DOMANDE DI STUDIO
[1] Riproduci parola per parola il testo sul caso Venturi, da "La Corte Costituzionale ha" a "al caso Venturi.".
[2] Prosegui il testo sul ricorso della Regione Emilia Romagna nel caso Venturi, partendo dopo la sua ultima frase.

::: BRANO SCELTO :::

La Corte Costituzionale ha accolto il ricorso della Regione Emilia Romagna sul conflitto di attribuzione dell’OMCeO di Bologna in relazione al caso Venturi, l’Assessore radiato dall’albo per aver adottato proposto una delibera sulla possibilità di impiegare infermieri nelle ambulanze anche in assenza dei medici

La Corte costituzionale, riunita in camera di consiglio, ha accolto il ricorso con cui la Regione Emilia Romagna ha sollevato conflitto di attribuzione nei confronti dell’Ordine provinciale dei medici chirurghi e degli odontoiatri di Bologna in relazione al caso Venturi.

La Regione aveva impugnato la sanzione della radiazione dall’albo dei medici adottata dalla Commissione disciplinare dell’Ordine nei confronti del medico e assessore regionale alle politiche per la salute, perché aveva proposto e contribuito ad approvare una delibera della Giunta regionale sulla possibilità di impiegare infermieri nelle ambulanze anche in assenza dei medici. Delibera non gradita all’Ordine.

::: I DATI :::

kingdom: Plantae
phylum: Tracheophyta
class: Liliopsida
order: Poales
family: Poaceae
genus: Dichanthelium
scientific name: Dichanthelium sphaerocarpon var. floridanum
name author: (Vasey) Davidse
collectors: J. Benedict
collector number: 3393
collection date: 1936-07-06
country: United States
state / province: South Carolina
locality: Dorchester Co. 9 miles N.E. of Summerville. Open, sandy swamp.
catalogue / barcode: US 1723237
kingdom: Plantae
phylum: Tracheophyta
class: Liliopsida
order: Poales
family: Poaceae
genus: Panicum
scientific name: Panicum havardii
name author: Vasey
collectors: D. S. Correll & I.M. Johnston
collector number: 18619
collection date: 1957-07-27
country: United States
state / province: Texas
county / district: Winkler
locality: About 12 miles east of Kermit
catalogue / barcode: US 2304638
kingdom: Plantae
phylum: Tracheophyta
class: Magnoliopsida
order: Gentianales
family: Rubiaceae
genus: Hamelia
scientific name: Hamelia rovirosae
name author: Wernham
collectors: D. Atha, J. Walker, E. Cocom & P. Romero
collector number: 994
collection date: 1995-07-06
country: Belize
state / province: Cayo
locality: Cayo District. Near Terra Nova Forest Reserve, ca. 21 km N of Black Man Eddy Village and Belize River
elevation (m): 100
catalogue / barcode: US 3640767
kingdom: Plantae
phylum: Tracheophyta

:::

LE TUE RISPOSTE
[1]
La Corte Costituzionale ha accolto il ricorso della Regione Emilia Romagna sul conflitto di attribuzione dell’OMCeO di Bologna in relazione al caso Venturi, l’Assessore radiato dall’albo per aver adottato proposto una delibera sulla possibilità di impiegare infermieri nelle ambulanze anche in assenza dei medici

La Corte costituzionale, riunita in camera di consiglio, ha accolto il ricorso con cui la Regione Emilia Romagna ha sollevato conflitto di attribuzione nei confronti dell’Ordine provinciale dei medici chirurghi e degli odontoiatri di Bologna in relazione al caso Venturi.

[2]
“La Corte – si legge in una nota stampa – ha deciso che non spettasse all’Ordine provinciale dei medici di Bologna adottare un provvedimento disciplinare nei confronti di un componente della Giunta regionale medico, per aver proposto e concorso ad approvare un atto politico-amministrativo regionale sgradito all’Ordine professionale. Così facendo, l’Ordine dei medici ha invaso la competenza assegnata alla Regione dagli articoli 117, terzo comma, e 118 della Costituzione, in materia di organizzazione sanitaria”.

“La Corte ha ritenuto che l’Ordine, nel sanzionare il medico/assessore, di fatto ha sindacato le scelte politico-amministrative della Giunta in materia di organizzazione dei servizi sanitari, su cui non ha alcuna competenza”.

“Da stasera – ha commentato Venturi ho di nuovo la conferma che il mio lavoro non meritava un provvedimento che aveva, in un colpo solo, cancellato tutti i sacrifici di chi mi aveva consentito, per primi i miei genitori, di poter portare a termine gli studi universitari”.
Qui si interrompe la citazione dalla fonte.